Friday, December 28, 2007

Fagus Beech and the Trained Bonsai

How to train Fagus Beech

Fagus Beech is a beautiful trained bonsai if directed properly. The Beech comes from the family of Fagaceae. The plants are born in native temperate regions. The leaves are of the deciduous group. The tree itself has a lifespan that can last up to 500 years if taking care of properly. The sturdy tree grows smooth, ash barks, which is elongated. The sprouts are pointed and during the spring, the leaves are light green. In the summer, the leaves change to darker tones. During fall, the leaves are shades of russet.

Marscents remain on the tree sometimes during the colder months. The older trees will grow edible nuts, or masts of beech. The nuts are enclosed within the spiny casings. The group of Fagus Beech specimens are ideal for growing and training bonsai. The specimens include Fagus Sylvatica pendula, which is the weeping beech. The branches extend downward. Fagus Sylvatica purpurea is the purple beech specie. The foliage is reddish-russet. The garden specie when grown outdoors will stand erect in drier climates.

Fagus sieboldii is a native plant, or Japanese plant, which the tree trunk is longer than other species. The foliage is small, and the trunk is whiter than other beech specimens.

Fagus Sylvatica is the common specimens in the beech family. The tree has elongated leaves with serrated edges and strikingly noticeable veins.

Tip: Beech wood is used to make furniture.

You can propagate and germinate the plants from seedlings. To start growth you will need fall seeds. Sow the seeds after fall. The seeds will sprout in a short time, and stratify the seeds in dry sand. In spring, sow your seeds. You should sow the seeds in soil (Peat, course sand mixtures avoiding compost is devoid of acid) at around 1-inch deep. You can start propagation in boxes, yet you want avoid firm soils and provide room for air circulation.

Beech trees need direct sunbeams, yet require semi-shaded regions in the summer. If you live around the Mediterranean regions, shade is essential.

How to ventilate:
Young and re-potted species should be protected from strong winds. As the plant matures, natural ventilation is fine. The proper temperature desired by the plants is based on the plant and the region you live.
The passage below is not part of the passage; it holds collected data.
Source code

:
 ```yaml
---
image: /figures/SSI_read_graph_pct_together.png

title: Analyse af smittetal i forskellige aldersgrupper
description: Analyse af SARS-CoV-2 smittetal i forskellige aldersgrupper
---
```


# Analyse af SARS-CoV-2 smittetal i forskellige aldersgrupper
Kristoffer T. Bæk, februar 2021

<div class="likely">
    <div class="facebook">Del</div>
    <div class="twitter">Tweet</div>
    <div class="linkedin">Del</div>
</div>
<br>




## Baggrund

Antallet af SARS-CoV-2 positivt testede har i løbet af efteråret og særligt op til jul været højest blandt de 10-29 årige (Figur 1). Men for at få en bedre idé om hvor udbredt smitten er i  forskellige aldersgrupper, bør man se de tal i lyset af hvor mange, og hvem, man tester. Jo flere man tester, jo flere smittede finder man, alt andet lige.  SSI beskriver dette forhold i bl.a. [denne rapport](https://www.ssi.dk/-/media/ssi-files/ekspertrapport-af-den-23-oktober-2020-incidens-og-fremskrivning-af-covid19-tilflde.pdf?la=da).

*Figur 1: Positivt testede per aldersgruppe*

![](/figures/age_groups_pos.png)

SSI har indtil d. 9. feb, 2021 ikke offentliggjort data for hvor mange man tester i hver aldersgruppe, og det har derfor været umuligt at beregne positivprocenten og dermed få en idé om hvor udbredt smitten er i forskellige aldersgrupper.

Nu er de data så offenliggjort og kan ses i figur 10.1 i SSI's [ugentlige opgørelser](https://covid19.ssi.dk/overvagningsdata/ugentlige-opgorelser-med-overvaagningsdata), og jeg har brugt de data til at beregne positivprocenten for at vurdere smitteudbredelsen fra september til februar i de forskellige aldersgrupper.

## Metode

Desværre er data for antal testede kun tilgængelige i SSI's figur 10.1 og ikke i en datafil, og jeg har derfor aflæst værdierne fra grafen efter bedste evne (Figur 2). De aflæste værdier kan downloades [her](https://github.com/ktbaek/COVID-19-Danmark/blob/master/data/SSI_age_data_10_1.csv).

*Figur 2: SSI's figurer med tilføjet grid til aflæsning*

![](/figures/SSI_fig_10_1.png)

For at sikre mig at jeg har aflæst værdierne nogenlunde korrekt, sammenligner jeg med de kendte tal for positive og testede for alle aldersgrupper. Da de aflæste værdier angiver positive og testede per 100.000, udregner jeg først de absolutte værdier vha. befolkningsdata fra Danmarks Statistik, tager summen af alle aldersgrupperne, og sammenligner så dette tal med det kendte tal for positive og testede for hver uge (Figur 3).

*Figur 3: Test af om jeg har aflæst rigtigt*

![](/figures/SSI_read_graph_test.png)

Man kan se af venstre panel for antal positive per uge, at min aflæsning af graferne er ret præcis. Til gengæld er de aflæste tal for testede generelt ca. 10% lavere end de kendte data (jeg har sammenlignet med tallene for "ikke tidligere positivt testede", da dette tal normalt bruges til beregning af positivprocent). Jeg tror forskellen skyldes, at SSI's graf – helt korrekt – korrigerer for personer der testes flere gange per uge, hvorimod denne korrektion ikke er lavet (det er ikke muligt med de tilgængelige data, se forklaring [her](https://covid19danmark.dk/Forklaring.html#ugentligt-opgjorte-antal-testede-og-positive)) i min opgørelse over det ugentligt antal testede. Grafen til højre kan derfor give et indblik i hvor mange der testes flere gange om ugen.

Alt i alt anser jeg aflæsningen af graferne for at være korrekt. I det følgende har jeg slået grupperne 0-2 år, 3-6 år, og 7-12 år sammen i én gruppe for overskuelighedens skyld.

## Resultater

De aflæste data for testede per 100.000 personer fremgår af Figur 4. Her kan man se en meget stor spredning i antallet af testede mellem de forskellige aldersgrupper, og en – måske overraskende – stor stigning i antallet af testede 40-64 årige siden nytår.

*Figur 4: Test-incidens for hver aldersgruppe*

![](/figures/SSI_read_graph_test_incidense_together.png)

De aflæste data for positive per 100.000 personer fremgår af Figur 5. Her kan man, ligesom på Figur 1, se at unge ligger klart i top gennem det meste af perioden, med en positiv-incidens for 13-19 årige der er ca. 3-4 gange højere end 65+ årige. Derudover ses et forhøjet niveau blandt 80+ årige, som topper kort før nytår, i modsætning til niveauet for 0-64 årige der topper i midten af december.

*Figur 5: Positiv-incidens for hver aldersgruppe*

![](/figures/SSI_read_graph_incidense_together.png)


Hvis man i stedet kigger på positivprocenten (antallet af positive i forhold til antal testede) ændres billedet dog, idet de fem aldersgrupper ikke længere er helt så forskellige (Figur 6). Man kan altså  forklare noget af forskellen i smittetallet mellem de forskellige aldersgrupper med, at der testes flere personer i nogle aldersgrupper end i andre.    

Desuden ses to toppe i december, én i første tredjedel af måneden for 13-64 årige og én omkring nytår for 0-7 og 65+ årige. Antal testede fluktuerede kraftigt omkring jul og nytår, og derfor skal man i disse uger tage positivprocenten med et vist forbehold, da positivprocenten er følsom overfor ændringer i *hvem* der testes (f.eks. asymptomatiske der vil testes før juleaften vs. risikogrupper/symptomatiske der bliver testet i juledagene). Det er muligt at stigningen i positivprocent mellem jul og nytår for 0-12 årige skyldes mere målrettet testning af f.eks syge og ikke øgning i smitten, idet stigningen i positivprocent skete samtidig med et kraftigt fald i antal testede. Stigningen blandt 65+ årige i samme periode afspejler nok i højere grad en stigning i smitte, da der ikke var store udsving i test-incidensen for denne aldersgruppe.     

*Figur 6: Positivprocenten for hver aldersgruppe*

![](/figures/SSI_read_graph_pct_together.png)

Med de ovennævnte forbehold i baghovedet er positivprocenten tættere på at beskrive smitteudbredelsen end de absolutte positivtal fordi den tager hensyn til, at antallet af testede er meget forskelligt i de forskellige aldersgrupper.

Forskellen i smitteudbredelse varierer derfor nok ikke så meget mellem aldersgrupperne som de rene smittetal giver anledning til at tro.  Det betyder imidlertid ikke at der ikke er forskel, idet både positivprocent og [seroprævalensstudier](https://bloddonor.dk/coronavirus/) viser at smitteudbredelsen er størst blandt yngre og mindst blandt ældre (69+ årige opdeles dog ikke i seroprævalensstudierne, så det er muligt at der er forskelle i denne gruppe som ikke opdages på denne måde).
Few beech species require feeding, water, sprays, pots, wiring, pruning, etc to survive. It depends on the shape you hope to accomplish when growing as bonsai. Most beech species are sculpted rather than wired to shape bonsai. Still, you can use wire if you want a fixed-bonsai.
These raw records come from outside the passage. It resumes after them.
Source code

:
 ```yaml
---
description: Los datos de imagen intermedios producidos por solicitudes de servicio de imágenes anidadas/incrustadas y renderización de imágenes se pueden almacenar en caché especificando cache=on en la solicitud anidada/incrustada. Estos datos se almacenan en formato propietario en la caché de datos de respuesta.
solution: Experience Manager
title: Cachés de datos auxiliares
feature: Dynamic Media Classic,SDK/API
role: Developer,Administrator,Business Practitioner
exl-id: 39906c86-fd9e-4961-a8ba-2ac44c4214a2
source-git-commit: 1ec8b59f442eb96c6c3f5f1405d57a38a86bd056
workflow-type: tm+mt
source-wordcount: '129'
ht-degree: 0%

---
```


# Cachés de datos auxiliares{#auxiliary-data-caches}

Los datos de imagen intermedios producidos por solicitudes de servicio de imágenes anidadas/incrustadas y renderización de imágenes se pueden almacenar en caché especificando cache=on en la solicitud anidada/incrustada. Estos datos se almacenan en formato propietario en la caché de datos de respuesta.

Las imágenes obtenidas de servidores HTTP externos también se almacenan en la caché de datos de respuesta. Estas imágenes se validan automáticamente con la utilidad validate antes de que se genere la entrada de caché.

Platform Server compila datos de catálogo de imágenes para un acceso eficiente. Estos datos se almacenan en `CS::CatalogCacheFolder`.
Before you wire your plant however, use fiber of palm trees to create supple straw-colored ribbons, which you can obtain from leaves of the raffia palm. Wrap the wire with your raffia and then wire your plant cautiously. You want to cut the wires with cutters, yet avoid cutting any region of the tree.

One of the attractive beech trees is the Siebold Beech. The Fagus sieboldii lives a long time and grows up to 2-feet, 2-inches when trained as the bonsai. I needed to mention this species, since after studying its features I see a potential majestic bonsai in the making.

Beech species need to feel safe from disease and pests. The common pests that nest in Beech species is the beech-leaf miner, gall midge, felt beech coccus and/or the scale. Gall midges also group around the Beech species, as well as the bark beetles.

To protect your species keep the plants moist. Spray the trees in spring and the last days of summer.

How to pot:
Beech will not grow effectively in flat pots. Nor will the plant tolerate décor containers. If you have an older beech, species pot in a container about 3-inches deep. If the plant is smaller, pot it in a 1 ½ inch deep container.

How to prune:
Prune the leaves, roots, and branches simultaneously as you re-pot the plants. Pinch back the new shoots during the spring. Prune the branches lightly. You can use spoiled main branches as bonsai saws to start the prune development project.